▸ **Exercise details**
Render every line of the material below as a Markdown table with the columns No. and Entry, numbering the rows in order. Skip blank lines and leave out the pictures.

⟨

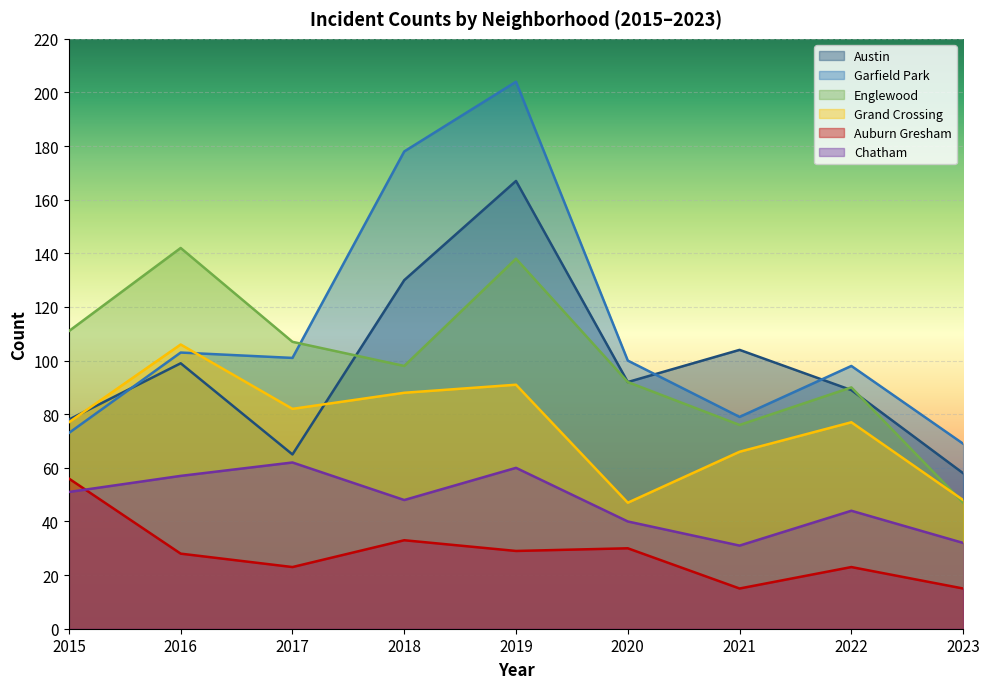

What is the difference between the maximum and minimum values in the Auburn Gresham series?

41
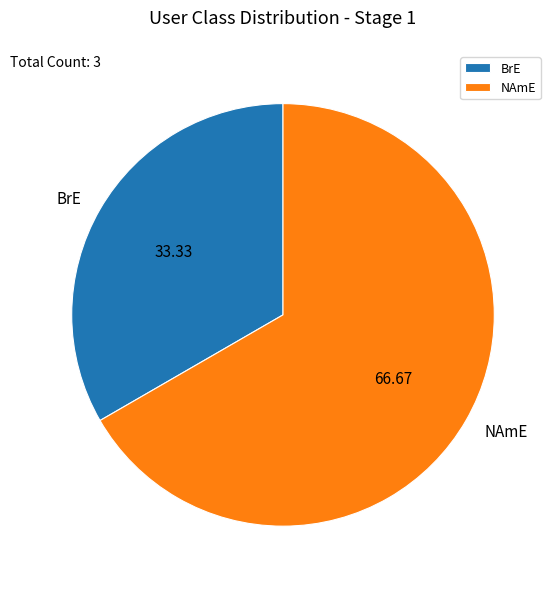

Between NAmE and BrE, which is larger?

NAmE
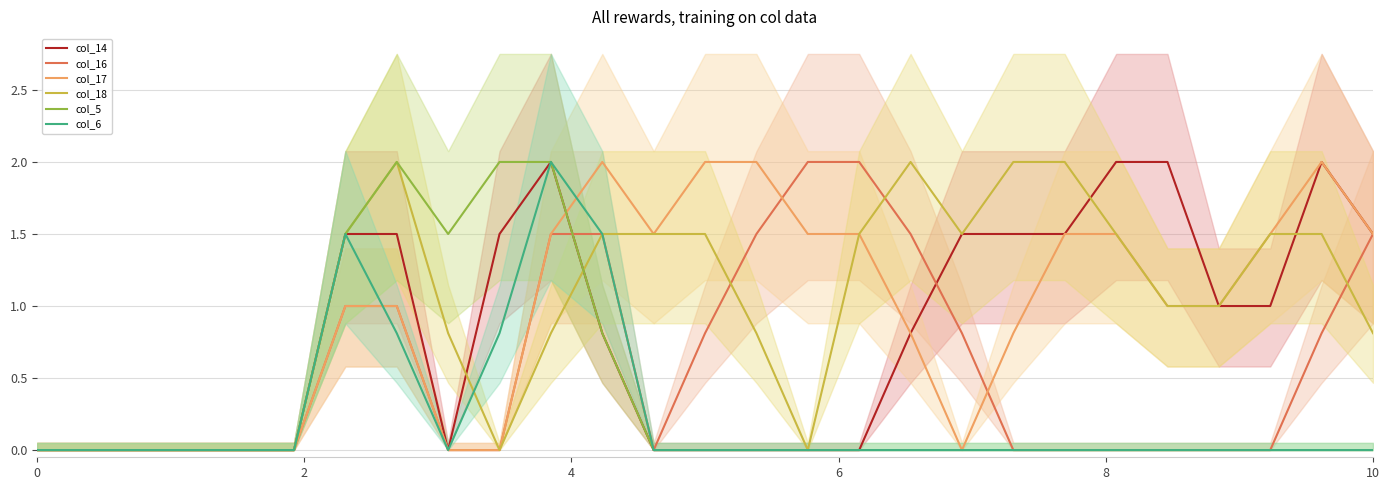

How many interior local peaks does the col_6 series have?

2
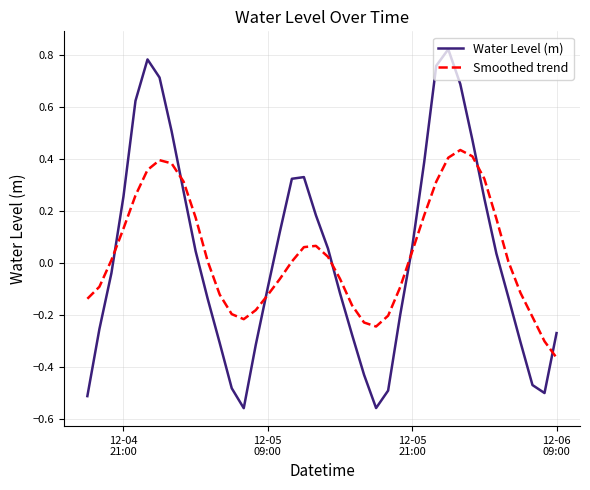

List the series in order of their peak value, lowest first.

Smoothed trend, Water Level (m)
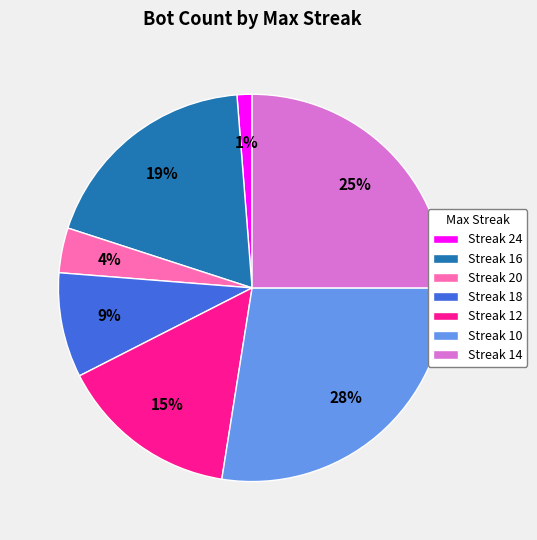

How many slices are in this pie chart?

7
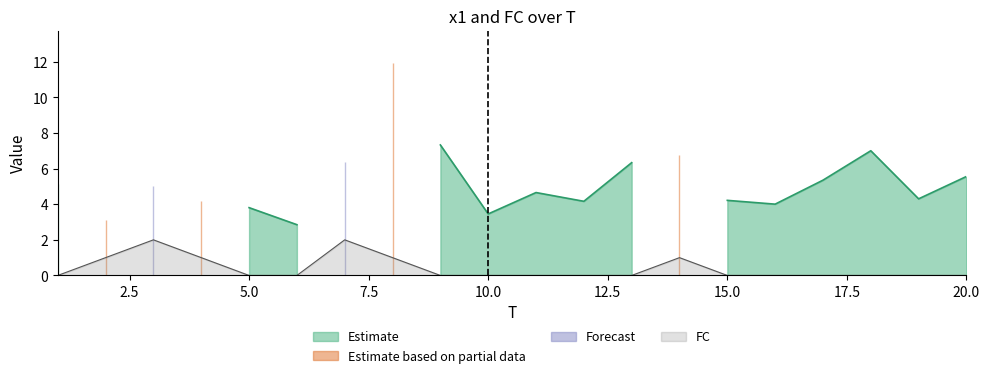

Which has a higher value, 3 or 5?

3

⟩

▸ **Result of this exercise**
| No. | Entry |
|---|---|
| 1 | What is the difference between the maximum and minimum values in the Auburn Gresham series? |
| 2 | 41 |
| 3 | Between NAmE and BrE, which is larger? |
| 4 | NAmE |
| 5 | How many interior local peaks does the col_6 series have? |
| 6 | 2 |
| 7 | List the series in order of their peak value, lowest first. |
| 8 | Smoothed trend, Water Level (m) |
| 9 | How many slices are in this pie chart? |
| 10 | 7 |
| 11 | Which has a higher value, 3 or 5? |
| 12 | 3 |